当事者はまるで漫画の主人公のように、向い来る試練に立ち向かい、挫け、そして立ち上がろうと踠く。それを見た傍観者は、ドラマチックだと勝手に酔いしれ、(はや)し立てる。

しかし安全圏から見ているだけの傍観者は、主人公が意にそぐわなければ、たちまち()としにかかる。そして飽きると新しい主人公を探しだす。この繰り返し。

だがしかし、大抵の当事者は漫画の主人公にはなれない。一人では立ち上がれないんだ。


”人生詰子”への誹謗中傷を自分ごとのように捉えた田中さんは、体調の悪化に比例するように動画の投稿頻度を減らしていた。けれど最も体力を使うライブ配信を辞めることはしなかった。

いつの間にか彼女の脱ぎ散らかした衣服の洗濯や部屋の掃除は僕の役割へと変わっていたが、違和感を感じながらもそれを辞めようとしなかった。

彼女に必要とされないことが怖かったんだと思う。

仕事を終えて彼女の部屋に入ると、まず鼻を刺すのが部屋干の匂い。生乾きの洗濯物の匂いと、それを隠すようなきつい柔軟剤の香り。そんなものが混ざった空気が溜まった彼女の部屋で正気を保つには、それなりの体力が必要だった。


「おつかれ」

「あ、おかえりー」


部屋と共に(すさ)んでいるはずの彼女は僕と接する態度を変えようとはしない。

だから僕もあえて今彼女の身に起こっている事や抱えていることに対して、鈍感であるよう心がけていた。


「動画投稿のコメント欄にある”おりえ”ってアカウント。蒼くんじゃないよね」

「何のこと?」

田中さんは動画の投稿サイトのコメント欄を開くと、デスクトップを僕の方に向けた。画面には連なる罵詈雑言はひとまず無視しながら彼女が画面をスクロールする。

しばらくしたら『詰子さんの言葉に励まされています。わたしも頑張って今日を生きてやる!』という痛々しい文章があった。

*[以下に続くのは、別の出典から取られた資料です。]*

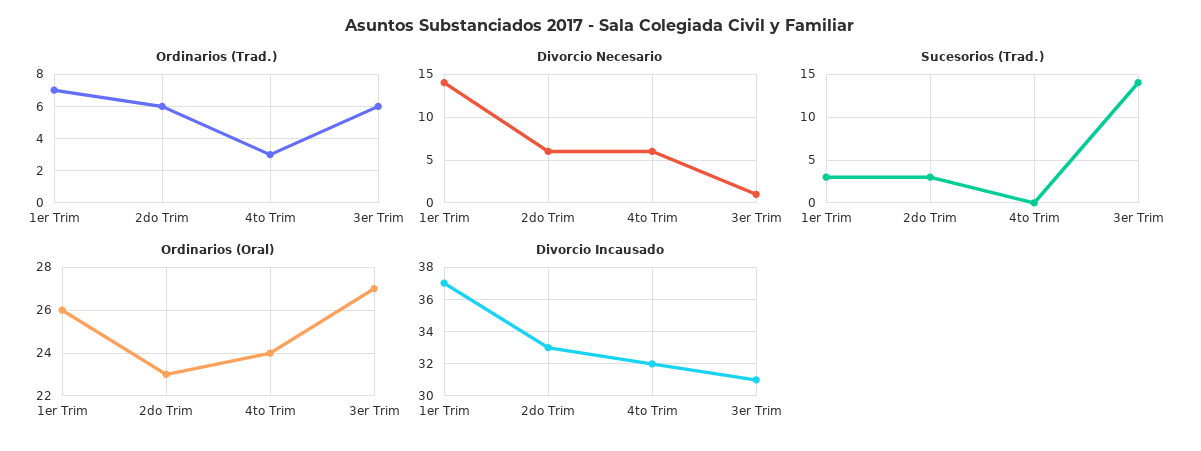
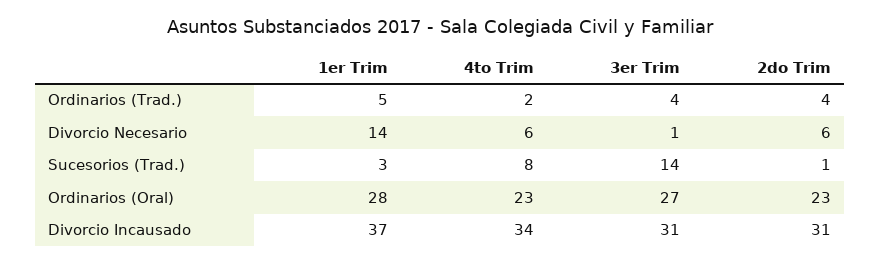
Ordinarios (Trad.), 1er Trim: 7 -> 5
Ordinarios (Trad.), 2do Trim: 6 -> 4
Ordinarios (Trad.), 4to Trim: 3 -> 2
Ordinarios (Trad.), 3er Trim: 6 -> 4
Sucesorios (Trad.), 2do Trim: 3 -> 1
Sucesorios (Trad.), 4to Trim: 0 -> 8
Ordinarios (Oral), 1er Trim: 26 -> 28
Ordinarios (Oral), 4to Trim: 24 -> 23
Divorcio Incausado, 2do Trim: 33 -> 31
Divorcio Incausado, 4to Trim: 32 -> 34

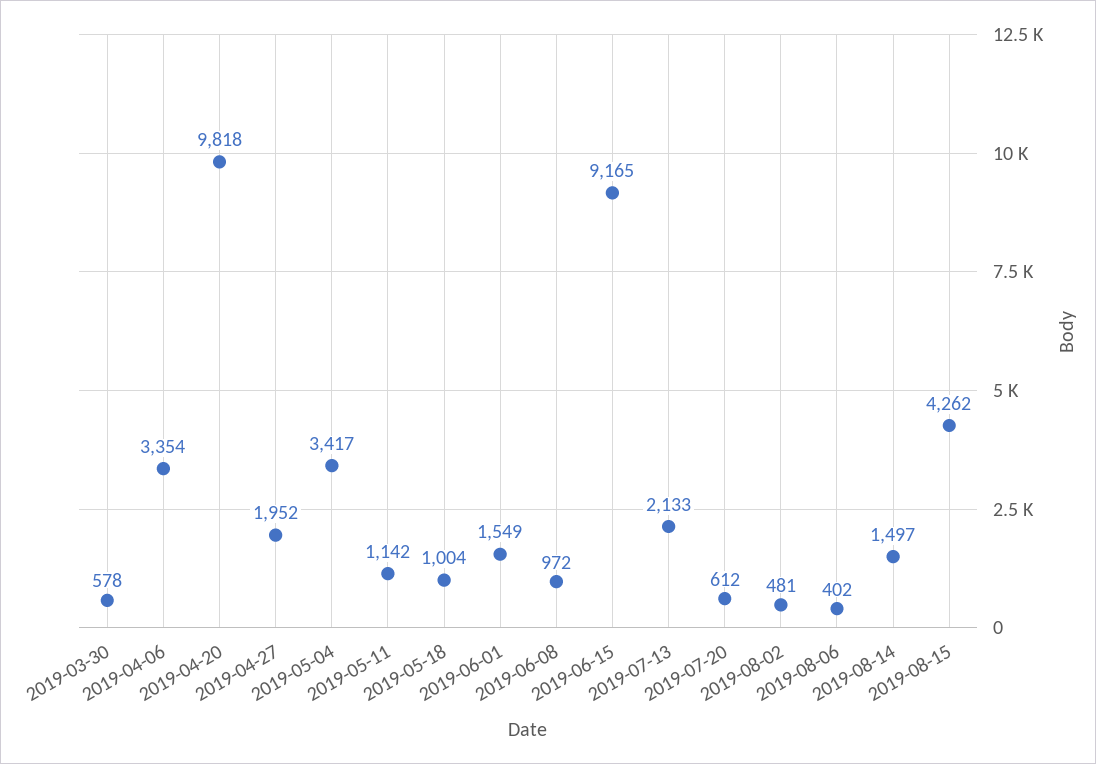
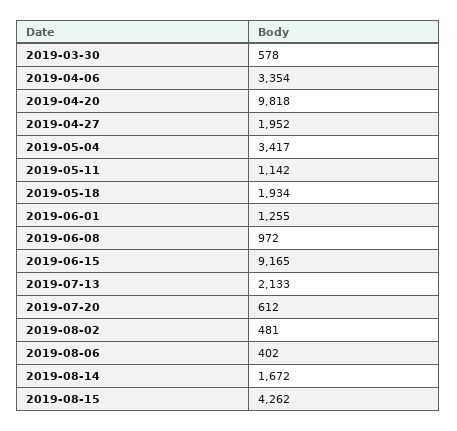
2019-05-18: 1004 -> 1934
2019-06-01: 1549 -> 1255
2019-08-14: 1497 -> 1672

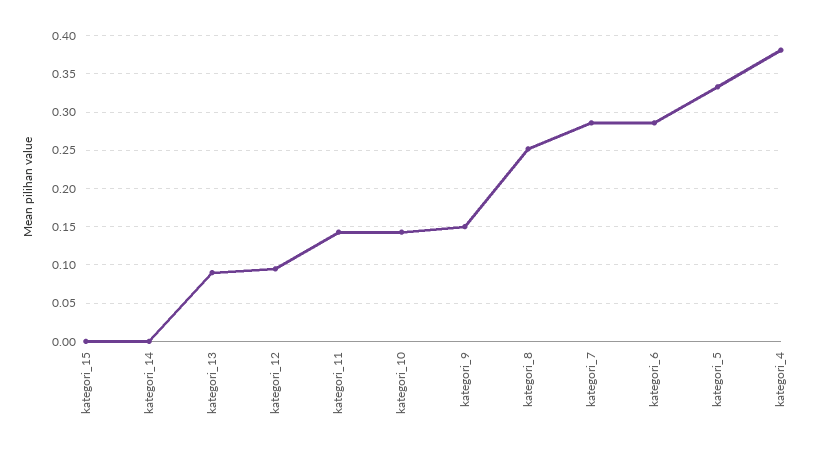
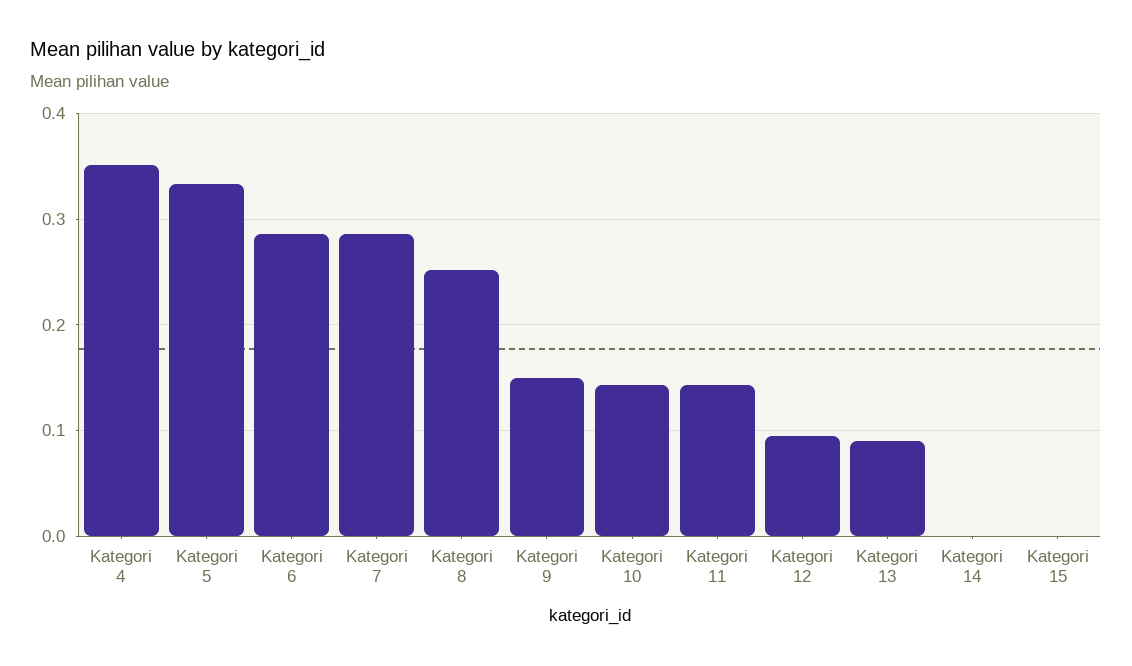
kategori_4: 0.38 -> 0.35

「おりえさん、ライブ配信にだけいつもコメントしてくれるの」

「それが僕だと思ったの?」

「そう。蒼くんが影で励ましてくれてるのかなって」

「残念ながら、僕じゃないよ」

「そっか」

「そのおりえさんのコメントにもいくつか返信コメントがあるけど」

「ああ、それは彼女のコメントに対するディスりだから、見なくていいよ」

「おりえさんって女の人なの?」

「わからない。けど、絶対にそうだと思う」


押し寄せる汚い言葉の中にあるおりえの言葉は光って見えるのかもしれない。

でも、その言葉を鵜呑みにするのはあまりにも危険だ。人は弱っている時ほど、何かとつけ込まれやすい。

一度だけ忠告をしておく。


「ライブ配信って結構体力がいると思うし、今は休憩した方がいいんじゃないかな」

「駄目。おりえさんのために発信を続けなきゃ」


彼女は盲目的になっている。

その使命感が彼女を正気に保たせているのならば、余計なことは言わない。

ただ、聞く耳を持たない彼女に対し、僕は少し苛立った。